= Task directions =
Repeat exactly the lines that run from the start of the records below to the line with "n hun investeringen diversifiëren met kleine", including both of those lines but not the pictures.

[Saved entries]
# # # # # # #
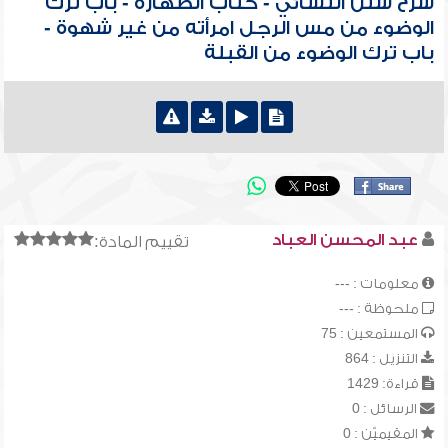
شرح سنن النسائي - كتاب الطهارة - باب ترك
الوضوء من مس الرجل امرأته من غير شهوة -
باب ترك الوضوء من القبلة
عبد المحسن العباد
تقييم المادة:
معلومات : ---
ملحوظة : ---
المستمعين : 75
التنزيل : 864
قراءة: 1429
الرسائل : 0
المقيميّن : 0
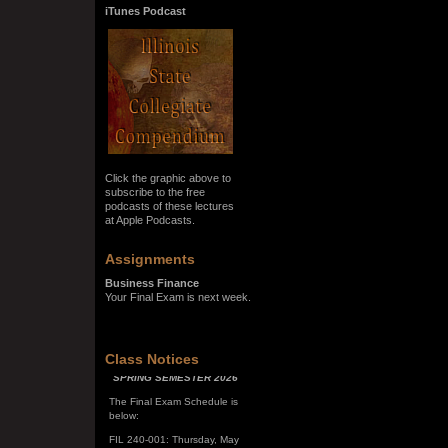
iTunes Podcast
Click the graphic above to
subscribe to the free
podcasts of these lectures
at Apple Podcasts.
Assignments
Business Finance
Your Final Exam is next week.
SPRING SEMESTER 2026
Class Notices
The Final Exam Schedule is
below:
FIL 240-001: Thursday, May
7, 10:00 a.m. - noon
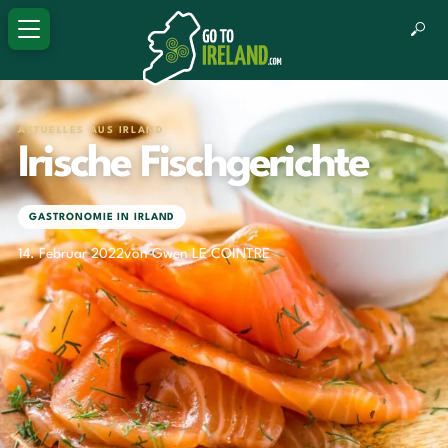
AKTUELLES AUS IRLAND
Irische Fischgerichte
GASTRONOMIE IN IRLAND
14. Februar 2022
von Gwen LE COINTRE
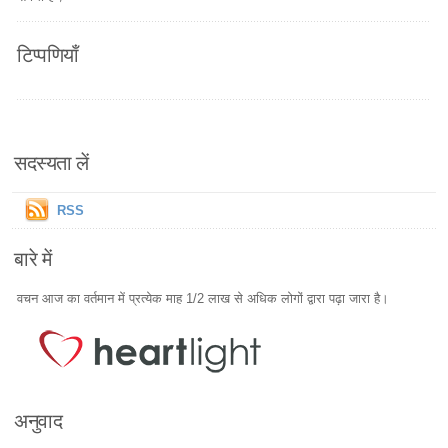
टिप्पणियाँ
सदस्यता लें
RSS
बारे में
वचन आज का वर्तमान में प्रत्येक माह 1/2 लाख से अधिक लोगों द्वारा पढ़ा जारा है।
अनुवाद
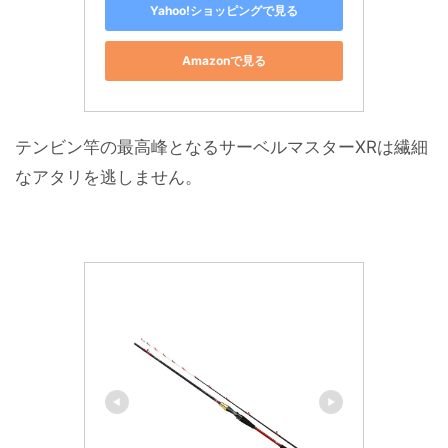
Yahoo!ショッピングで見る
Amazonで見る
テンビン竿の最高峰となるサーベルマスターXRは繊細
なアタリを逃しません。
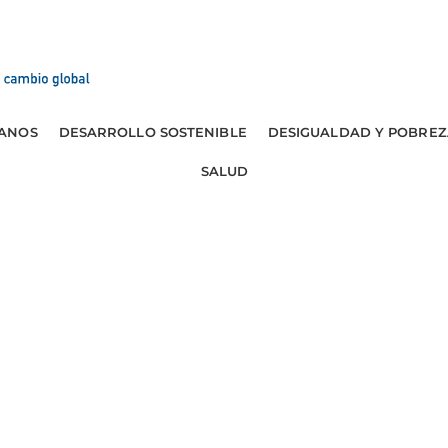
ANOS
DESARROLLO SOSTENIBLE
DESIGUALDAD Y POBREZ
SALUD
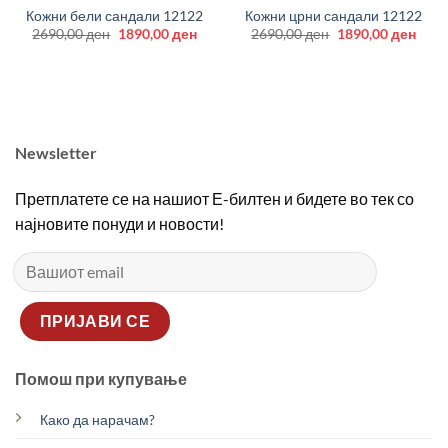
Кожни бели сандали 12122
Кожни црни сандали 12122
Original
Current
Original
Curr
2690,00
ден
1890,00
ден
2690,00
ден
1890,00
ден
price
price
price
price
was:
is:
was:
is:
2690,00 ден.
1890,00 ден.
2690,00 ден.
1890
Newsletter
Претплатете се на нашиот Е-билтен и бидете во тек со
најновите понуди и новости!
Помош при купување
Како да нарачам?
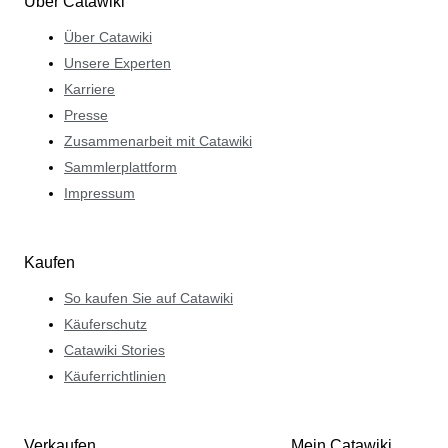
Über Catawiki
Über Catawiki
Unsere Experten
Karriere
Presse
Zusammenarbeit mit Catawiki
Sammlerplattform
Impressum
Kaufen
So kaufen Sie auf Catawiki
Käuferschutz
Catawiki Stories
Käuferrichtlinien
Verkaufen
Mein Catawiki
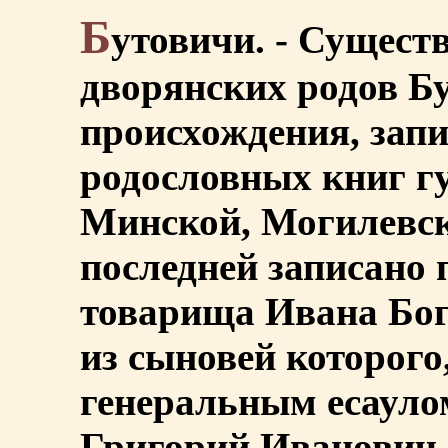
Б
утовичи. - Сущест
дворянских родов Б
происхождения, запи
родословных книг гу
Минской, Могилевск
последней записано 
товарища Ивана Бог
из сыновей которого
генеральным есаулом 
Григорий Иванович,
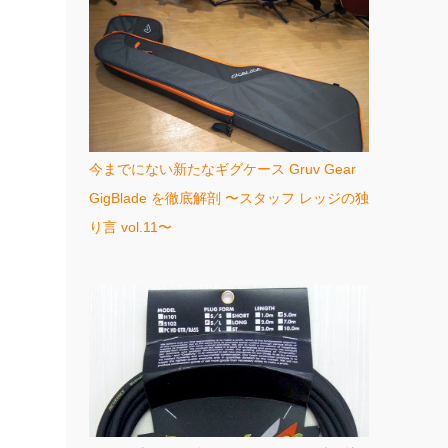
今までにない新たなギグケース Gruv Gear
GigBlade を徹底解剖 〜スタッフ レッジの独
り言 vol.11〜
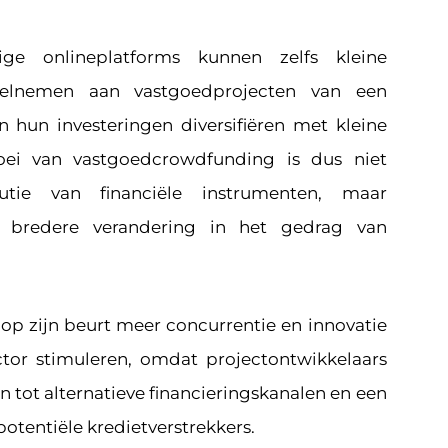
ige onlineplatforms kunnen zelfs kleine
elnemen aan vastgoedprojecten van een
n hun investeringen diversifiëren met kleine
oei van vastgoedcrowdfunding is dus niet
utie van financiële instrumenten, maar
n bredere verandering in het gedrag van
op zijn beurt meer concurrentie en innovatie
tor stimuleren, omdat projectontwikkelaars
 tot alternatieve financieringskanalen en een
potentiële kredietverstrekkers.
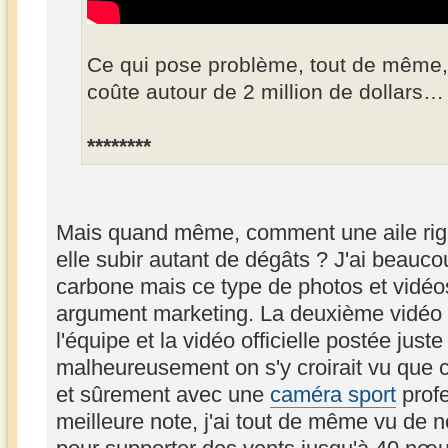
Ce qui pose problème, tout de même, 
coûte autour de 2 million de dollars…
********
Mais quand même, comment une aile rigid
elle subir autant de dégâts ? J'ai beaucoup
carbone mais ce type de photos et vidéos
argument marketing. La deuxième vidéo f
l'équipe et la vidéo officielle postée jus
malheureusement on s'y croirait vu que ce
et sûrement avec une
caméra sport
profe
meilleure note, j'ai tout de même vu de 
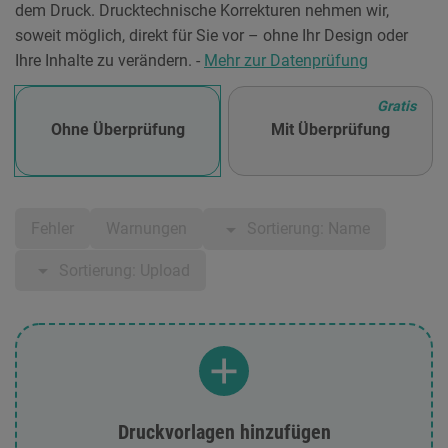
dem Druck. Drucktechnische Korrekturen nehmen wir,
soweit möglich, direkt für Sie vor – ohne Ihr Design oder
Ihre Inhalte zu verändern. -
Mehr zur Datenprüfung
Gratis
Ohne Überprüfung
Mit Überprüfung
arrow_drop_down
Sortierung: Name
Fehler
Warnungen
arrow_drop_down
Sortierung: Upload
Druckvorlagen hinzufügen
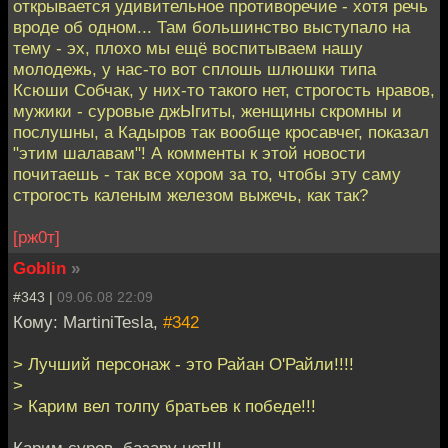
открывается удивительное противоречие - хотя речь
вроде об одном... Там большинство выступало на
тему - эх, плохо мы ещё воспитываем нашу
молодежь, у нас-то вот сплошь шлюшки типа
Ксюши Собчак, у них-то такого нет, строгость нравов,
мужики - суровые джЫгиты, женщины скромны и
послушны, а Кадыров так вообще кросавчег, показал
"этим шалавам"! А комменты к этой новости
почитаешь - так все хором за то, чтобы эту саму
строгость каленым железом выжечь, как так?
[рж0т]
Goblin
»
#343 |
09.06.08 22:09
Кому: MartiniTesla,
#342
> Лучший персонаж - это Райан O'Райли!!!!
>
> Карим вел толпу братьев к победе!!!
Карим суров, базару нет!!!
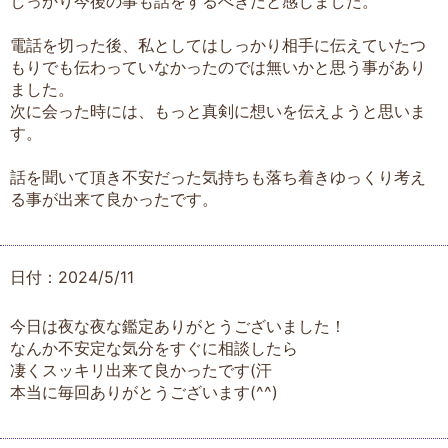
しっかり今後の事も話をするべきだと感じました。
電話を切った後、私としてはしっかり相手に伝えていたつ
もりでも伝わっていなかったのでは無いかと思う事があり
ました。
次に会った時には、もっと真剣に想いを伝えようと思いま
す。
話を聞いて頂き不安だった気持ちも落ち着きゆっくり考え
る事が出来て良かったです。
日付：2024/5/11
今日は夜な夜な鑑定ありがとうございました！
なんか不安定な気分をすぐに相談したら
凄くスッキリ出来て良かったです(汗
本当に毎回ありがとうございます(^^)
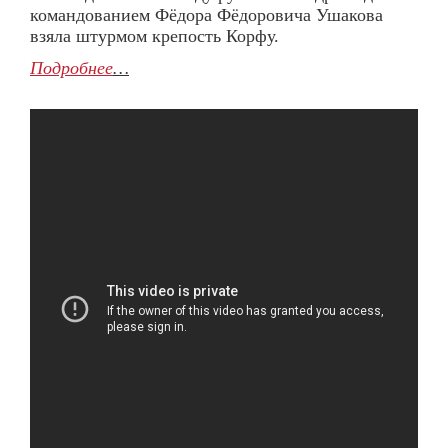
командованием Фёдора Фёдоровича Ушакова
взяла штурмом крепость Корфу.
Подробнее
…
# # # # # # #
= Result =
شرح سنن النسائي - كتاب الطهارة - باب ترك
الوضوء من مس الرجل امرأته من غير شهوة -
باب ترك الوضوء من القبلة
عبد المحسن العباد
تقييم المادة:
معلومات : ---
ملحوظة : ---
المستمعين : 75
التنزيل : 864
قراءة: 1429
الرسائل : 0
المقيميّن : 0
iTunes Podcast
Click the graphic above to
subscribe to the free
podcasts of these lectures
at Apple Podcasts.
Assignments
Business Finance
Your Final Exam is next week.
SPRING SEMESTER 2026
Class Notices
The Final Exam Schedule is
below:
FIL 240-001: Thursday, May
7, 10:00 a.m. - noon
AKTUELLES AUS IRLAND
Irische Fischgerichte
GASTRONOMIE IN IRLAND
14. Februar 2022
von Gwen LE COINTRE
टिप्पणियाँ
सदस्यता लें
RSS
बारे में
वचन आज का वर्तमान में प्रत्येक माह 1/2 लाख से अधिक लोगों द्वारा पढ़ा जारा है।
अनुवाद
Yahoo!ショッピングで見る
Amazonで見る
テンビン竿の最高峰となるサーベルマスターXRは繊細
なアタリを逃しません。
ANOS
DESARROLLO SOSTENIBLE
DESIGUALDAD Y POBREZ
SALUD
Кожни бели сандали 12122
Кожни црни сандали 12122
Original
Current
Original
Curr
2690,00
ден
1890,00
ден
2690,00
ден
1890,00
ден
price
price
price
price
was:
is:
was:
is:
2690,00 ден.
1890,00 ден.
2690,00 ден.
1890
Newsletter
Претплатете се на нашиот Е-билтен и бидете во тек со
најновите понуди и новости!
Помош при купување
Како да нарачам?
Über Catawiki
Über Catawiki
Unsere Experten
Karriere
Presse
Zusammenarbeit mit Catawiki
Sammlerplattform
Impressum
Kaufen
So kaufen Sie auf Catawiki
Käuferschutz
Catawiki Stories
Käuferrichtlinien
Verkaufen
Mein Catawiki
Б
утовичи. - Сущест
дворянских родов Б
происхождения, запи
родословных книг гу
Минской, Могилевск
последней записано 
товарища Ивана Бог
из сыновей которого
генеральным есаулом 
Григорий Иванович,
今までにない新たなギグケース Gruv Gear
GigBlade を徹底解剖 〜スタッフ レッジの独
り言 vol.11〜
ige onlineplatforms kunnen zelfs kleine
elnemen aan vastgoedprojecten van een
n hun investeringen diversifiëren met kleine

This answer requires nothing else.